CHRISTIAN SAINT-PAUL: LES PLUS HEUREUSES DES PIERRES, Encres Vives n° 361.

Ce recueil procède d’une voix grave et confidente. Un homme émerge de son passé et s’interpelle avec une lucidité sans amertume. Et sa compagne, compagne de vie, compagne de mémoire, compagne d’attente et de désir, laisse deviner sa présence intime et décisive:

« c’est l’heure où ta main fidèle
apaise l’impérissable peur ».

Le ressaisissement de la vie à la lumière de l’amour célèbre la quintessence des instants heureux sans dissiper les images de notre destinée. « L’arbre tutélaire » du jardin, choyé d’inquiétude, « l’esprit fantasque d’un air populaire » gardé dans un coin de l’attention, ne font pas oublier que

« la nuit douloureuse chuchote
dans la solitude des tombes ».

Ce recueil/poème dédié au couple, hymne et élégie, est traversé par la métaphore passionnelle. Occurrences du feu pour « nos joutes affamées ». Et la certitude gagnée:

« jamais plus notre amour ne sera malhabile ».

La femme, forte de son « estivale présence », sauve le poète de l’aridité rencontrée dans l’écriture:

« ces paroles qui m’attendent
abasourdi de leur tête-à-tête
qui languit quelque temps
dans un ténébreux hiver de la poésie ».

Cette œuvre commune de l’homme et de la femme, Christian Saint-Paul nous la dévoile à travers sa parole rythmée par la ciselure et le profil toujours renouvelés des strophes.
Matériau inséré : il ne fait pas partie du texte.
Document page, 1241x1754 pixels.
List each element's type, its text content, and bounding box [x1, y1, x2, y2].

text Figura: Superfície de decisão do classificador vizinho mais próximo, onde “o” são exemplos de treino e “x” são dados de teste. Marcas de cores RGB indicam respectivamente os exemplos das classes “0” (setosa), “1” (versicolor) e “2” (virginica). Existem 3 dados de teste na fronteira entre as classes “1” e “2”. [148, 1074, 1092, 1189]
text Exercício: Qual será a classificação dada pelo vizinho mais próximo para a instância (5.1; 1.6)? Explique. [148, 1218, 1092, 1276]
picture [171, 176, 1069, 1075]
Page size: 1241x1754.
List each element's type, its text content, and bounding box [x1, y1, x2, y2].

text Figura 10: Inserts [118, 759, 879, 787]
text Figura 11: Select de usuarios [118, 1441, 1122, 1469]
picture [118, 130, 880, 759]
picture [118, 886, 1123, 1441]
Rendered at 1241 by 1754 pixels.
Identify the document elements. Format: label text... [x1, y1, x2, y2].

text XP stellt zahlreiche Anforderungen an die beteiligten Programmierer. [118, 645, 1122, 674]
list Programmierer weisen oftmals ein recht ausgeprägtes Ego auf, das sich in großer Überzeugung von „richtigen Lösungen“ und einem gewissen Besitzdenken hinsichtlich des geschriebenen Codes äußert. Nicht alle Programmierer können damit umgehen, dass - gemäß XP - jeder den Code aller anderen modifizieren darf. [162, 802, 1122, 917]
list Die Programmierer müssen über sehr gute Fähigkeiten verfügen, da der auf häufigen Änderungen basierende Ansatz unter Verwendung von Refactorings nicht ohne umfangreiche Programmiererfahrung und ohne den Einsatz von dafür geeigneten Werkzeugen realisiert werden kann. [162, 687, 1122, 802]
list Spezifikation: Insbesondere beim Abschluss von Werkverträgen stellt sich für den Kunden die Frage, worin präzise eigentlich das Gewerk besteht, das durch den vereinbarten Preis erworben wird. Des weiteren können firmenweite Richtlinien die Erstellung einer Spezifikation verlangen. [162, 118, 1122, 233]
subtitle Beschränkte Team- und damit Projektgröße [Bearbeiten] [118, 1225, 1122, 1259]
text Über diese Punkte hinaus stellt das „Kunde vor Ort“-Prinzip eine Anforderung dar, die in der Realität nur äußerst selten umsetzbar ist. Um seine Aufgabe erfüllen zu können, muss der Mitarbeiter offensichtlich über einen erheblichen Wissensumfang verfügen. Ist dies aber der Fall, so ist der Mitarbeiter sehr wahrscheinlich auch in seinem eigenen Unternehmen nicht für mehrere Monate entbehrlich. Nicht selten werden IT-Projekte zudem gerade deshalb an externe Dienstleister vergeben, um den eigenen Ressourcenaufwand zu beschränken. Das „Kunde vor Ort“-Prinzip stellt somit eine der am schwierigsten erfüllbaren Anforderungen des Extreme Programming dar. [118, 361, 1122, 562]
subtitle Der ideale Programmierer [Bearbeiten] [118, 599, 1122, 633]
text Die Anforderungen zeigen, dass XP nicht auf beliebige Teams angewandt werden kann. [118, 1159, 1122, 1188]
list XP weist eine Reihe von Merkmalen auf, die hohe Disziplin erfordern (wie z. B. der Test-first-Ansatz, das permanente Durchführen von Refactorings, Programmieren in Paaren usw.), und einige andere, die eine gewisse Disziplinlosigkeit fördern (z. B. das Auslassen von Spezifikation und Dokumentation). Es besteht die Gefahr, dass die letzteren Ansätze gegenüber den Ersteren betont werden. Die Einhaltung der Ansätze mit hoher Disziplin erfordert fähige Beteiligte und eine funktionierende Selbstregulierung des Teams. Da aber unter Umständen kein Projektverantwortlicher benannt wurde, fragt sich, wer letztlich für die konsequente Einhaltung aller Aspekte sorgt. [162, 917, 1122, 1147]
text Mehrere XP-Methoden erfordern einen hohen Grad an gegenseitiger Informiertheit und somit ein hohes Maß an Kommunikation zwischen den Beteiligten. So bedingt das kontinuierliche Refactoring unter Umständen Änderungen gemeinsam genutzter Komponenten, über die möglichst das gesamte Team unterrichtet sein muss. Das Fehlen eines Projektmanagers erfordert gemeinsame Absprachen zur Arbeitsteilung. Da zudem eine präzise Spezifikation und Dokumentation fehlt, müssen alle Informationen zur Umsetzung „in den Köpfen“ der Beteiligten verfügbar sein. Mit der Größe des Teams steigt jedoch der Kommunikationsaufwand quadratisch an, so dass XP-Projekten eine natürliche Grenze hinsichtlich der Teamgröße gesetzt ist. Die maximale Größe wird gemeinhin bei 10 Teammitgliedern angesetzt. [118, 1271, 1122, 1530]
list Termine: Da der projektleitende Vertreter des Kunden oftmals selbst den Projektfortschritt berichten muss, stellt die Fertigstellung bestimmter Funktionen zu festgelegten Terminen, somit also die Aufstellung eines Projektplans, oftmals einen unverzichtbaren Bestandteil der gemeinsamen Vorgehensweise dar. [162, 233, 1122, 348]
Les images sont fortes et franches (« le règne noir/de la blatte », « les ruelles en pente/ du plaisir », « le roc du jour à venir »), et chaque poème campe une nouvelle perspective: « Du chemin nous sommes/ les plus heureuses des pierres », ce chemin qui se redresse avec le pathétique des espérances hasardées.

©Gilles Lades

CHRISTIAN SAINT PAUL : L’ENRÔLEUSE (335ème Encres Vives).

L’image de la femme, poursuivie sur ses pistes fascinantes, saisie en ses parades pathétiques, continue de hanter le parcours poétique de Christian Saint-Paul. « L’Essaimeuse » la présentait naguère, « pétrie de volupté », mais aussi hasardée, téméraire, victime, au terme de l’épreuve sans fin qu’elle y faisait de son désir.

Aujourd’hui, avec « L’Enrôleuse » (Encres Vives n° 335), Christian Saint-Paul accentue l’âpreté de la quête érotique. Si la femme guette

« la promesse d’une flamme plus haute
Qui pourrait monter le long de son échine »,

l’homme rallume sans fin

« la torche incendiaire/ d’une simple caresse ».

Car il s’agit de se vouer à la femme, corps et âme, de la connaître par la « texture langoureuse » de sa chair, pour, désarmé par sa grâce, se laisser terrasser par ses fatalités.

Ce pacte sensuel, dévorant, de l’homme et de la femme, ou plutôt de la Femme et des hommes, conduit à une amertume telle que la quintessence de la félicité se trouve menacée de toutes parts.

Comment les hommes en détresse, « martelés de mythes » par la Femme et déterminés à « tuer le futur », sauveraient-ils du dérisoire la conquête inépuisable de la beauté ?

Comment éviteraient-ils le vertige d’une autodestruction qui va jusqu’à l’âme en faisant jaillir « les escarbilles de leur conscience » ?

Tout est-il faux dans cette « allégresse mouvante et chaude » ? Qui, de l’homme ou de la femme, se trouve finalement vaincu par la lassitude de la beauté ? Et qui possède, encore ici, la clé de cette « parade sauvage » ? (Arthur Rimbaud).